Quoted passage:
# Advice: OASIS Plus humidor placement



## Prowlastudio (Sep 27, 2017)

Hello ladies and gents of PUFF - new member here and first post. I'm looking for some guidance from anyone that has some experience with the OASIS cigar products...


I recently purchased a large humidor, that stores 300 of the greatest items on earth. It being a potential heirloom, I am being very good about it and have spent some good money to ensure I do it as close to perfect that I can. I received the humidor on Friday and its been seasoning with BOVEDA 84s since - going the full 2 to 3 weeks. Have the required 25to1 pack ration going, so have 12 total in there. I also purchased a OASIS Cigar Plus electronic humidifier which I will use after the humidor is seasoned (2 to 3 weeks from now).


For further assistance, the humidor I bought is the Chancellor 300 made by Prestige Import Group - a quick Google search and it will pop right up. It has 3 level's of storage w/ 2 dividers in each level; bottom of humidor and 2 stackable trays above it.


This is my first large humidor so wanted some guidance on the following 2 items:


- Where would be the best location to keep the Oasis Plus (Top/middle/bottom and left/center/right)? I am thinking it should be the bottom towards either edge (left/right)...
- As far as filling it, any issue with fully packing it with cigars? The Oasis has a fan to circulate air so in my mind, not sure if the areas directly above the fan should stay clear so that air circulates?


I have looked all over the place for this info and don't seem to come across a solid answer... any and all help/suggestions are welcome.


Thank you.


----------



## OneStrangeOne (Sep 10, 2016)

Welcome,,,
Your using Boveda and an Oasis? 
I'm a firm believer in overkill but that's a bit much I think.


----------



## Prowlastudio (Sep 27, 2017)

OneStrangeOne said:


> Welcome,,,
> Your using Boveda and an Oasis?
> I'm a firm believer in overkill but that's a bit much I think.


Sorry, clarification, I am currently ONLY seasoning the humidor with just the Boveda's. Once seasoned properly, I will begin to use the OASIS.


----------



## Cigary (Oct 19, 2007)

You can still use Bovedas and a 300 count humidor is a great size. Fill it 3/4 and you can put the Oasis anywhere you want...it's all about convenience. You're just moving air inside so it really doesn't matter location wise . What you want is stable RH and 4 Bovedas should do you just fine but understand that it might take a few weeks to stabilize the environment you're wanting...most of us like a 65% RH but as long as you don't go over 69 you'll be fine.


----------



## Prowlastudio (Sep 27, 2017)

Cigary said:


> You can still use Bovedas and a 300 count humidor is a great size. Fill it 3/4 and you can put the Oasis anywhere you want...it's all about convenience. You're just moving air inside so it really doesn't matter location wise . What you want is stable RH and 4 Bovedas should do you just fine but understand that it might take a few weeks to stabilize the environment you're wanting...most of us like a 65% RH but as long as you don't go over 69 you'll be fine.

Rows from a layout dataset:
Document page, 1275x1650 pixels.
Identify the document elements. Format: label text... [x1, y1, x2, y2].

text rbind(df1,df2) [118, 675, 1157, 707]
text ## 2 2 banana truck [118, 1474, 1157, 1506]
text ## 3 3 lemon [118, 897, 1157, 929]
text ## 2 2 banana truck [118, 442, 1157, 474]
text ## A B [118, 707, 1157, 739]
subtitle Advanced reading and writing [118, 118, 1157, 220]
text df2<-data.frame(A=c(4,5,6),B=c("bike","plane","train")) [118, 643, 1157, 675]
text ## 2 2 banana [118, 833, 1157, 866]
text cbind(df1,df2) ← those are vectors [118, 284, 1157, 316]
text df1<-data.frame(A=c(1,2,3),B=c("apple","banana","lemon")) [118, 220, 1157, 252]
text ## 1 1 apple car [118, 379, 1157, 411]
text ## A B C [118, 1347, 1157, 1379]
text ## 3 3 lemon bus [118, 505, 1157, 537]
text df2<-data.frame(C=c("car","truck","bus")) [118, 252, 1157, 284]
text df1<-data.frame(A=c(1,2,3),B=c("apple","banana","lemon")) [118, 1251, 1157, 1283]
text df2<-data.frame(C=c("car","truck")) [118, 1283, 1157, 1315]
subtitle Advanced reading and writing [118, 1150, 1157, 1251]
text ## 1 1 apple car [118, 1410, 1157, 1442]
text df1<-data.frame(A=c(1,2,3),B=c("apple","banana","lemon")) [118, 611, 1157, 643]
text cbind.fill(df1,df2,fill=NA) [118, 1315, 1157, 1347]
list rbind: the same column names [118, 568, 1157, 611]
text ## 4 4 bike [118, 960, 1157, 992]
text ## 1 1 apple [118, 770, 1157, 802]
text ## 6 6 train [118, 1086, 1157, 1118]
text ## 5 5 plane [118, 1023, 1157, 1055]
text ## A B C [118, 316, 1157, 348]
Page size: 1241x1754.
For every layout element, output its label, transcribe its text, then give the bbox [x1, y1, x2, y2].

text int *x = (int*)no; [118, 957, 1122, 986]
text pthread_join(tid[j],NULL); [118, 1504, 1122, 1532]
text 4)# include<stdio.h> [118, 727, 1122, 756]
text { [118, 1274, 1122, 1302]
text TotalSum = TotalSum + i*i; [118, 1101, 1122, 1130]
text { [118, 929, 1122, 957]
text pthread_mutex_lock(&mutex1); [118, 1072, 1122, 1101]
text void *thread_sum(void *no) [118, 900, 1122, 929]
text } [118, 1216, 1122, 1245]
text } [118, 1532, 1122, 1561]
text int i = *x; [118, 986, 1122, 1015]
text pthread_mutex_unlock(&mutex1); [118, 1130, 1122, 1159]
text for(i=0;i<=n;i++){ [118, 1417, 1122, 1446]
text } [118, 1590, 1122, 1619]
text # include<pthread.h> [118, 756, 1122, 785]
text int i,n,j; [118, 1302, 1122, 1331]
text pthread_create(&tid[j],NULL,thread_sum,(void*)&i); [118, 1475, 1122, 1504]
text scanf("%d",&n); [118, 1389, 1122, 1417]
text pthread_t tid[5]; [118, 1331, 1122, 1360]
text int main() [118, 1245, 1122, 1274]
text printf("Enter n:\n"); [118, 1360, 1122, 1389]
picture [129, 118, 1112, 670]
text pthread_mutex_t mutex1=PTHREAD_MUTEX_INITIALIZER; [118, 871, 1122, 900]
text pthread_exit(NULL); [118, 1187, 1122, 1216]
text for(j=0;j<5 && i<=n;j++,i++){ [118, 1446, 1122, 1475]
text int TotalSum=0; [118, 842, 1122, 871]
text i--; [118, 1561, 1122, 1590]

Problems and tasks:
**1.** Name every distinct username that heads a post in the humidor thread.
**2.** Transcribe the humidor thread between "This is my first" and "either edge (left/right)...", inclusive.
**3.** Pick up the humidor thread where it stops and carry it on.
The listing has no role in any task.

Expected answers:
**1.** Prowlastudio, OneStrangeOne, Cigary

**2.**
This is my first large humidor so wanted some guidance on the following 2 items:


- Where would be the best location to keep the Oasis Plus (Top/middle/bottom and left/center/right)? I am thinking it should be the bottom towards either edge (left/right)...

**3.**
Thanks Cigary! I very much appreciate the input... I didn't think there would be an issue of where it goes but I was hoping others would have the same thought process.

As far as stabilizing the environment, that's step two for me after I finish seasoning, though living in Boston, most of the year is fairly dry (except summer - quite humid), and in the winter especially, might keep my humidor at 71%


----------



## Cigary (Oct 19, 2007)

Prowlastudio said:


> Thanks Cigary! I very much appreciate the input... I didn't think there would be an issue of where it goes but I was hoping others would have the same thought process.
> 
> As far as stabilizing the environment, that's step two for me after I finish seasoning, though living in Boston, most of the year is fairly dry (except summer - quite humid), and in the winter especially, might keep my humidor at 71%


You might want to rethink the 71% RH....that's kinda flirting with issues. You can buy those styrofoam coolers and put cold paks inside and partition the cooler so it does't touch moisture. Using 65% Bovedas will stabilize your humidor inside while the cooler will be just right for temps. I lived in Boston for 5 years and I live in the Atlanta area now....and Boston is nothing like Atlanta humidity.


----------



## Prowlastudio (Sep 27, 2017)

Cigary said:


> You might want to rethink the 71% RH....that's kinda flirting with issues. You can buy those styrofoam coolers and put cold paks inside and partition the cooler so it does't touch moisture. Using 65% Bovedas will stabilize your humidor inside while the cooler will be just right for temps. I lived in Boston for 5 years and I live in the Atlanta area now....and Boston is nothing like Atlanta humidity.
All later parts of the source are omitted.